- EXERCISE -
Retype every line of text in the records below without any changes, and leave the pictures out of your answer.

- DATA FOR THE TASK -

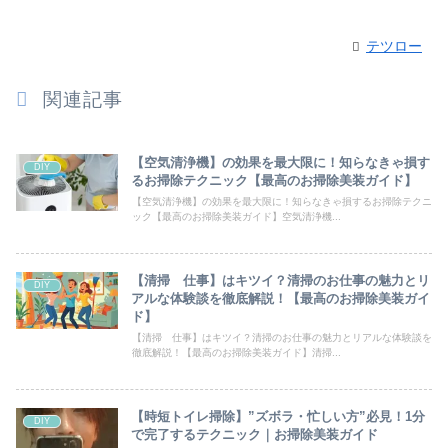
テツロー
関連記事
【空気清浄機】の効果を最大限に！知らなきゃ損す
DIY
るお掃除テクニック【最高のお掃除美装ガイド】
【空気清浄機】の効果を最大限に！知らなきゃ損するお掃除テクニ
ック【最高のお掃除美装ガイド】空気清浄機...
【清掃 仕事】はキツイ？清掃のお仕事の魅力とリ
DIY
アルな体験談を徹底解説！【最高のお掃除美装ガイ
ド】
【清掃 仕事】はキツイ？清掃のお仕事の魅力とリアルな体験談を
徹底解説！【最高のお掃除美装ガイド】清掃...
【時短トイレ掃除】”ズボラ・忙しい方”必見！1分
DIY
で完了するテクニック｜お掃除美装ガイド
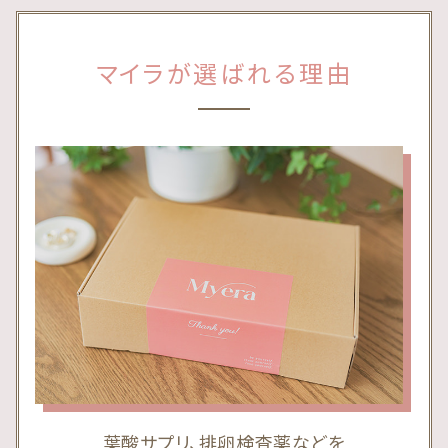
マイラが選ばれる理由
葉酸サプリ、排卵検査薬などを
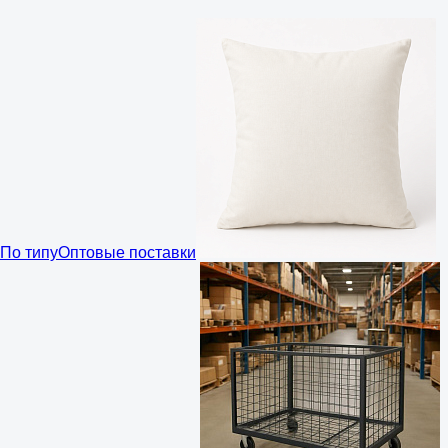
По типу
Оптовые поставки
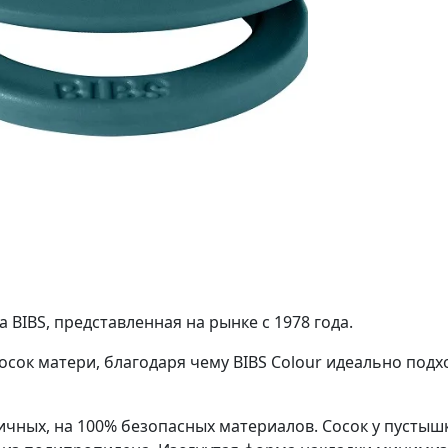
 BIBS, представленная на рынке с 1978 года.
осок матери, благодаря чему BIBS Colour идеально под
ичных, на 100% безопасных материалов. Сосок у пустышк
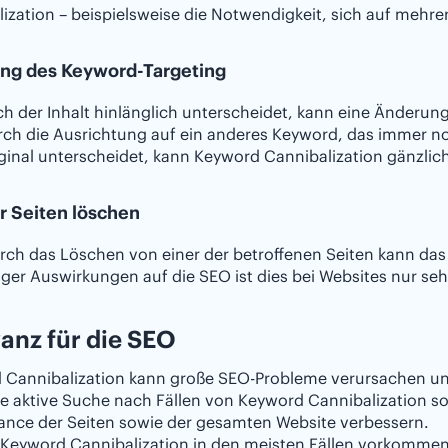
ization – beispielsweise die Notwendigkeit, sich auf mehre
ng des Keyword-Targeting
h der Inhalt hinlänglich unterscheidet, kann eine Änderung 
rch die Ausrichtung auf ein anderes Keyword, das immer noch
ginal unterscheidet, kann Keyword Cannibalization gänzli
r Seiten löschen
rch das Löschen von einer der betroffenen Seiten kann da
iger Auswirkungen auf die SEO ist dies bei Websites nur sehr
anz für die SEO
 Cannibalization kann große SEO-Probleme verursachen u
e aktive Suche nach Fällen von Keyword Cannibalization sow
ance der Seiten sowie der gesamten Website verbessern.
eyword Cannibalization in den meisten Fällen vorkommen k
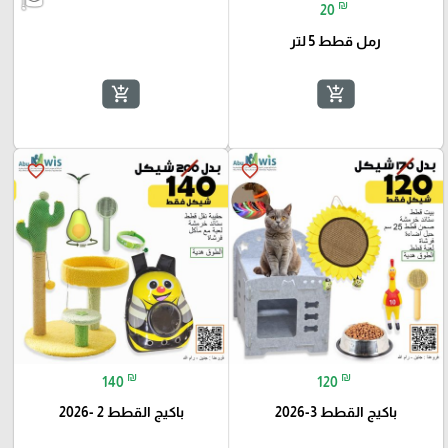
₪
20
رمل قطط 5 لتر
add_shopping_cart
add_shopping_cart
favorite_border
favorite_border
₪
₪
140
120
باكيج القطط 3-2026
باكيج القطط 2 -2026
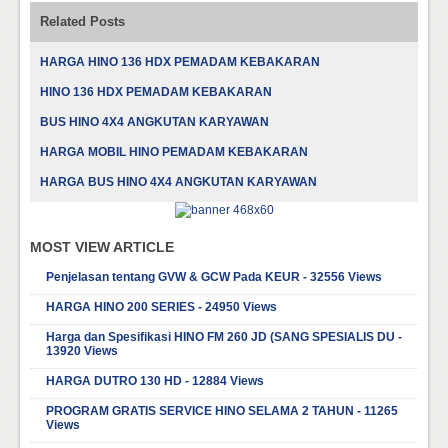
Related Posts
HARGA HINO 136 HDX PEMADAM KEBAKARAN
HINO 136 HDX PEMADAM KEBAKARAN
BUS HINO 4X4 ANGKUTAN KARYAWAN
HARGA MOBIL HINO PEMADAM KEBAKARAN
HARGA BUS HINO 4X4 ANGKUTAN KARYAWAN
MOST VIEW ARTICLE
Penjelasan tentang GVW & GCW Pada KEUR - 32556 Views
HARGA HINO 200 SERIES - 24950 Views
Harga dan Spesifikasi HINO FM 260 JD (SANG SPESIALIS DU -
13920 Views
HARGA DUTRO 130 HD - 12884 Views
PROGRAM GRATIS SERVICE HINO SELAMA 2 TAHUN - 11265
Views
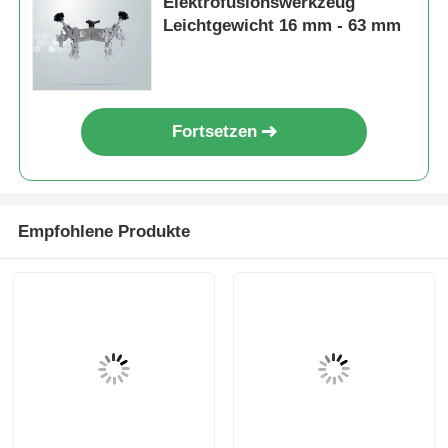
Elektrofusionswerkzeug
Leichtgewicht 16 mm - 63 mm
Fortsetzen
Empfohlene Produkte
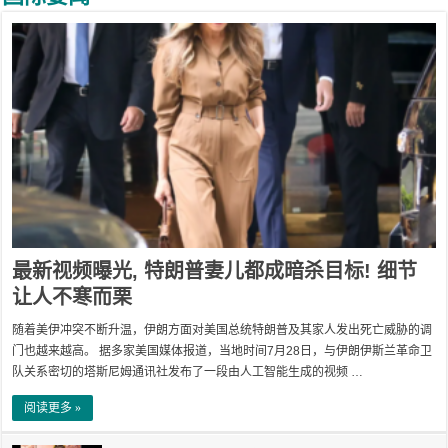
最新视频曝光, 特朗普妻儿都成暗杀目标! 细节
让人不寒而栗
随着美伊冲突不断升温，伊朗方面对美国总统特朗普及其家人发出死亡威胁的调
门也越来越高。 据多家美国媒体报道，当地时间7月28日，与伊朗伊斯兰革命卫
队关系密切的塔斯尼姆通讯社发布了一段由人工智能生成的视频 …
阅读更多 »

- ANSWER TO THIS TASK -
テツロー
関連記事
【空気清浄機】の効果を最大限に！知らなきゃ損す
DIY
るお掃除テクニック【最高のお掃除美装ガイド】
【空気清浄機】の効果を最大限に！知らなきゃ損するお掃除テクニ
ック【最高のお掃除美装ガイド】空気清浄機...
【清掃 仕事】はキツイ？清掃のお仕事の魅力とリ
DIY
アルな体験談を徹底解説！【最高のお掃除美装ガイ
ド】
【清掃 仕事】はキツイ？清掃のお仕事の魅力とリアルな体験談を
徹底解説！【最高のお掃除美装ガイド】清掃...
【時短トイレ掃除】”ズボラ・忙しい方”必見！1分
DIY
で完了するテクニック｜お掃除美装ガイド
マイラが選ばれる理由
葉酸サプリ、排卵検査薬などを
По типу
Оптовые поставки
 BIBS, представленная на рынке с 1978 года.
осок матери, благодаря чему BIBS Colour идеально под
ичных, на 100% безопасных материалов. Сосок у пустышк
ization – beispielsweise die Notwendigkeit, sich auf mehre
ng des Keyword-Targeting
h der Inhalt hinlänglich unterscheidet, kann eine Änderung 
rch die Ausrichtung auf ein anderes Keyword, das immer noch
ginal unterscheidet, kann Keyword Cannibalization gänzli
r Seiten löschen
rch das Löschen von einer der betroffenen Seiten kann da
iger Auswirkungen auf die SEO ist dies bei Websites nur sehr
anz für die SEO
 Cannibalization kann große SEO-Probleme verursachen u
e aktive Suche nach Fällen von Keyword Cannibalization sow
ance der Seiten sowie der gesamten Website verbessern.
eyword Cannibalization in den meisten Fällen vorkommen k
₪
20
رمل قطط 5 لتر
add_shopping_cart
add_shopping_cart
favorite_border
favorite_border
₪
₪
140
120
باكيج القطط 3-2026
باكيج القطط 2 -2026
Related Posts
HARGA HINO 136 HDX PEMADAM KEBAKARAN
HINO 136 HDX PEMADAM KEBAKARAN
BUS HINO 4X4 ANGKUTAN KARYAWAN
HARGA MOBIL HINO PEMADAM KEBAKARAN
HARGA BUS HINO 4X4 ANGKUTAN KARYAWAN
MOST VIEW ARTICLE
Penjelasan tentang GVW & GCW Pada KEUR - 32556 Views
HARGA HINO 200 SERIES - 24950 Views
Harga dan Spesifikasi HINO FM 260 JD (SANG SPESIALIS DU -
13920 Views
HARGA DUTRO 130 HD - 12884 Views
PROGRAM GRATIS SERVICE HINO SELAMA 2 TAHUN - 11265
Views
Elektrofusionswerkzeug
Leichtgewicht 16 mm - 63 mm
Fortsetzen
Empfohlene Produkte
最新视频曝光, 特朗普妻儿都成暗杀目标! 细节
让人不寒而栗
随着美伊冲突不断升温，伊朗方面对美国总统特朗普及其家人发出死亡威胁的调
门也越来越高。 据多家美国媒体报道，当地时间7月28日，与伊朗伊斯兰革命卫
队关系密切的塔斯尼姆通讯社发布了一段由人工智能生成的视频 …
阅读更多 »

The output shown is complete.